──────── Available data ────────

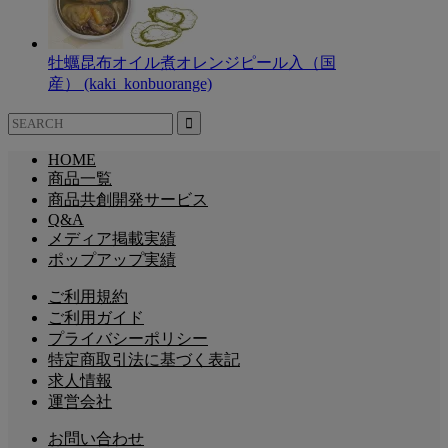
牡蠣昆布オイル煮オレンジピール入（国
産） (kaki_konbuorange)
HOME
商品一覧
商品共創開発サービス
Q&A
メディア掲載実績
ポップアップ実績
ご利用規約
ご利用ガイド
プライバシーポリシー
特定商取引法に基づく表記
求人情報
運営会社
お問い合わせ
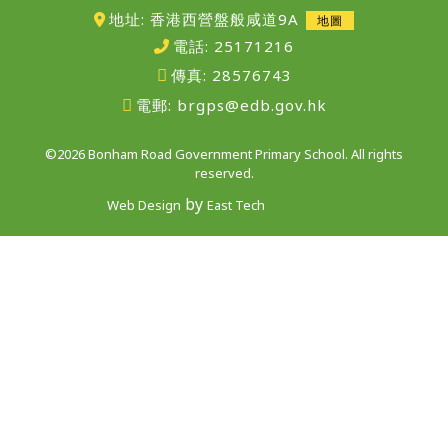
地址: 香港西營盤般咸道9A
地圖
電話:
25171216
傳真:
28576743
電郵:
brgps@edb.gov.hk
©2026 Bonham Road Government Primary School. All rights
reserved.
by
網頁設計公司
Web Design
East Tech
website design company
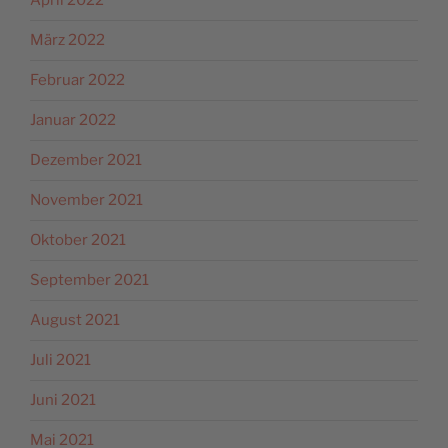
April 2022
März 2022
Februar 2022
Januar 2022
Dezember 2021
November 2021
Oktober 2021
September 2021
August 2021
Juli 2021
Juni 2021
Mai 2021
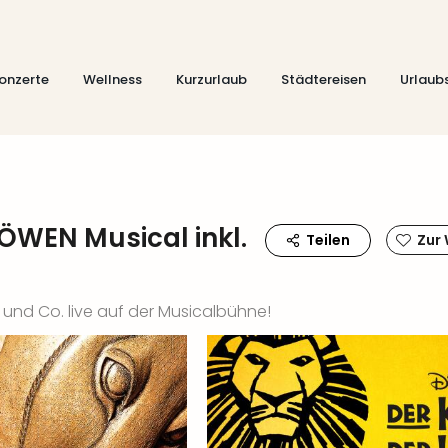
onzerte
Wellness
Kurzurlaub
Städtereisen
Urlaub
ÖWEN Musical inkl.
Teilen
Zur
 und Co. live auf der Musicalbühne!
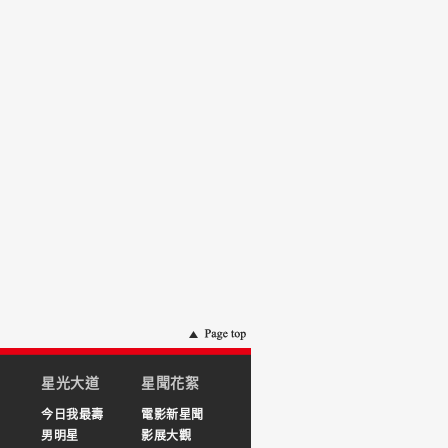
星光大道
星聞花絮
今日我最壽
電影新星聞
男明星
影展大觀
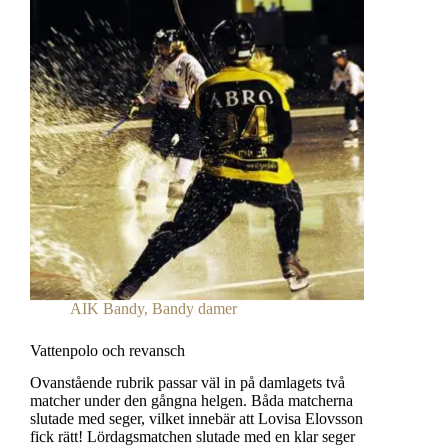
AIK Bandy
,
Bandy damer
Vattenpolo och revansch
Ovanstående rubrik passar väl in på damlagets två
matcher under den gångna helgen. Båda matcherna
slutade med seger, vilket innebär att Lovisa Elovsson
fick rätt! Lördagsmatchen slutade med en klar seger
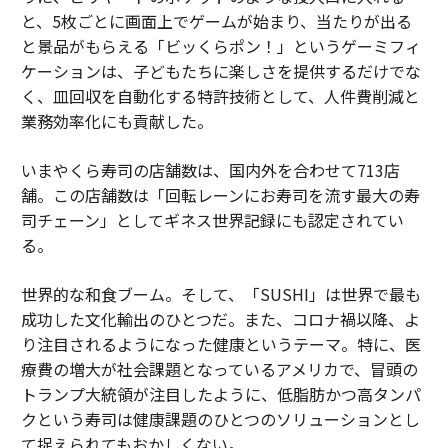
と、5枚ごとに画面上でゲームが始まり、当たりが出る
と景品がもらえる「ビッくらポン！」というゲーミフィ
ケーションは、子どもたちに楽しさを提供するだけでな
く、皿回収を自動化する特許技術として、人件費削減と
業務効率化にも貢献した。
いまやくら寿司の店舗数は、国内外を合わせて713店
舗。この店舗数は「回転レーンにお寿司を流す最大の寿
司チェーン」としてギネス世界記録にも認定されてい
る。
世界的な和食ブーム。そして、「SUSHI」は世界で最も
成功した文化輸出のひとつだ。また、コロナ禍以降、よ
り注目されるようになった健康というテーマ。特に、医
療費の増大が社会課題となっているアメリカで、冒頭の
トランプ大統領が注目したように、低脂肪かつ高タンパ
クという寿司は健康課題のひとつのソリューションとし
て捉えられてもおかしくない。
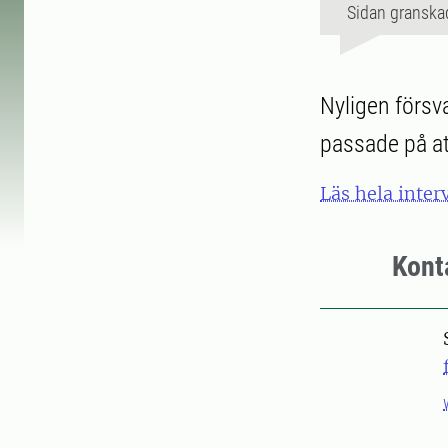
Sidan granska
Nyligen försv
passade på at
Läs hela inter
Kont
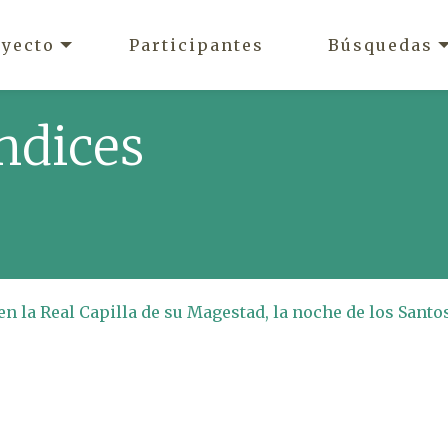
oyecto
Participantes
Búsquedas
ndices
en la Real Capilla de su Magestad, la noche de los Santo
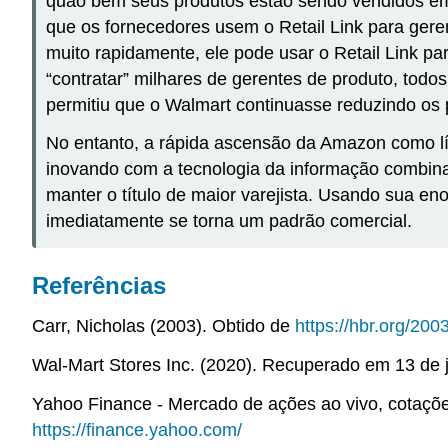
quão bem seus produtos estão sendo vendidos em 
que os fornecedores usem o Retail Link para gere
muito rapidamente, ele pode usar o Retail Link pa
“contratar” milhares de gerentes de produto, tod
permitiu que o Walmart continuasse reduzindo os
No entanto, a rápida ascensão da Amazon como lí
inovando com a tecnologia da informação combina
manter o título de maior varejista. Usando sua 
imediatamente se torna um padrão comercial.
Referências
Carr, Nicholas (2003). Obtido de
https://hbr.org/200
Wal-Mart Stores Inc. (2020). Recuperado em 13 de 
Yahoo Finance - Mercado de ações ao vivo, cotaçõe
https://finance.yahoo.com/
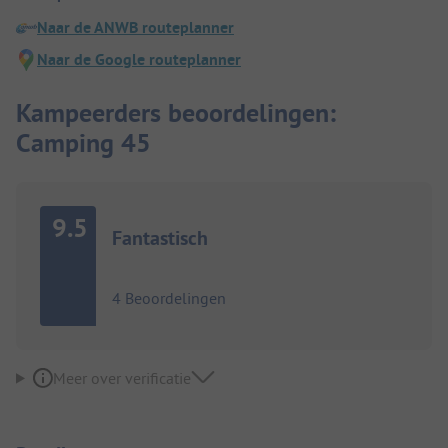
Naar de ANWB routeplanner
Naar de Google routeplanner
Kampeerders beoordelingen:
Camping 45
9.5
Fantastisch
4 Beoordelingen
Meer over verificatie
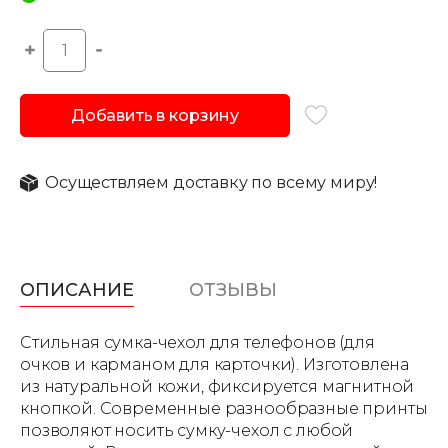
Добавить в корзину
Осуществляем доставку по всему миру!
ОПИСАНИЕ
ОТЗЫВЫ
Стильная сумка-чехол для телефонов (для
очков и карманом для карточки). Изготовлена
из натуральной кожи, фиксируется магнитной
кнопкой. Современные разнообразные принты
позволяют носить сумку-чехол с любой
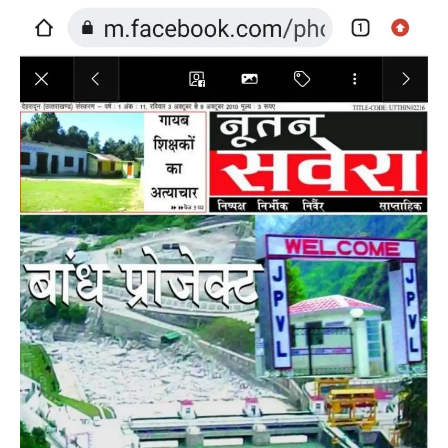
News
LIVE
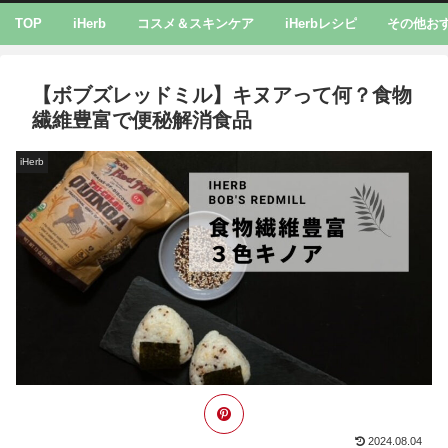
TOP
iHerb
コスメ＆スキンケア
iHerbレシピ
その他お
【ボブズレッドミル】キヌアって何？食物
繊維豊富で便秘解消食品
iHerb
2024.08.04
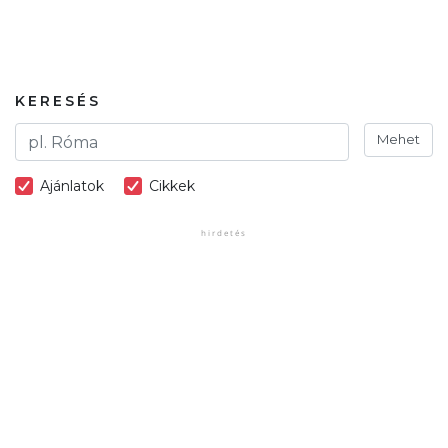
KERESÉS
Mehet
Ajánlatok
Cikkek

────────

● Work item
Leave out the images and copy every record above exactly.

● Answer to this problem
牡蠣昆布オイル煮オレンジピール入（国
産） (kaki_konbuorange)
HOME
商品一覧
商品共創開発サービス
Q&A
メディア掲載実績
ポップアップ実績
ご利用規約
ご利用ガイド
プライバシーポリシー
特定商取引法に基づく表記
求人情報
運営会社
お問い合わせ
地址: 香港西營盤般咸道9A
地圖
電話:
25171216
傳真:
28576743
電郵:
brgps@edb.gov.hk
©2026 Bonham Road Government Primary School. All rights
reserved.
by
網頁設計公司
Web Design
East Tech
website design company
April 2022
März 2022
Februar 2022
Januar 2022
Dezember 2021
November 2021
Oktober 2021
September 2021
August 2021
Juli 2021
Juni 2021
Mai 2021
onzerte
Wellness
Kurzurlaub
Städtereisen
Urlaub
ÖWEN Musical inkl.
Teilen
Zur
 und Co. live auf der Musicalbühne!
星光大道
星聞花絮
今日我最壽
電影新星聞
男明星
影展大觀
AIK Bandy
,
Bandy damer
Vattenpolo och revansch
Ovanstående rubrik passar väl in på damlagets två
matcher under den gångna helgen. Båda matcherna
slutade med seger, vilket innebär att Lovisa Elovsson
fick rätt! Lördagsmatchen slutade med en klar seger
と、5枚ごとに画面上でゲームが始まり、当たりが出る
と景品がもらえる「ビッくらポン！」というゲーミフィ
ケーションは、子どもたちに楽しさを提供するだけでな
く、皿回収を自動化する特許技術として、人件費削減と
業務効率化にも貢献した。
いまやくら寿司の店舗数は、国内外を合わせて713店
舗。この店舗数は「回転レーンにお寿司を流す最大の寿
司チェーン」としてギネス世界記録にも認定されてい
る。
世界的な和食ブーム。そして、「SUSHI」は世界で最も
成功した文化輸出のひとつだ。また、コロナ禍以降、よ
り注目されるようになった健康というテーマ。特に、医
療費の増大が社会課題となっているアメリカで、冒頭の
トランプ大統領が注目したように、低脂肪かつ高タンパ
クという寿司は健康課題のひとつのソリューションとし
て捉えられてもおかしくない。
Sidan granska
Nyligen försv
passade på at
Läs hela inter
Kont
oyecto
Participantes
Búsquedas
ndices
en la Real Capilla de su Magestad, la noche de los Santo
quão bem seus produtos estão sendo vendidos em 
que os fornecedores usem o Retail Link para gere
muito rapidamente, ele pode usar o Retail Link pa
“contratar” milhares de gerentes de produto, tod
permitiu que o Walmart continuasse reduzindo os
No entanto, a rápida ascensão da Amazon como lí
inovando com a tecnologia da informação combina
manter o título de maior varejista. Usando sua 
imediatamente se torna um padrão comercial.
Referências
Carr, Nicholas (2003). Obtido de
https://hbr.org/200
Wal-Mart Stores Inc. (2020). Recuperado em 13 de 
Yahoo Finance - Mercado de ações ao vivo, cotaçõe
https://finance.yahoo.com/
Naar de ANWB routeplanner
Naar de Google routeplanner
Kampeerders beoordelingen:
Camping 45
9.5
Fantastisch
4 Beoordelingen
Meer over verificatie
Добавить в корзину
Осуществляем доставку по всему миру!
ОПИСАНИЕ
ОТЗЫВЫ
Стильная сумка-чехол для телефонов (для
очков и карманом для карточки). Изготовлена
из натуральной кожи, фиксируется магнитной
кнопкой. Современные разнообразные принты
позволяют носить сумку-чехол с любой
News
LIVE
TOP
iHerb
コスメ＆スキンケア
iHerbレシピ
その他お
【ボブズレッドミル】キヌアって何？食物
繊維豊富で便秘解消食品
iHerb
2024.08.04
KERESÉS
Mehet
Ajánlatok
Cikkek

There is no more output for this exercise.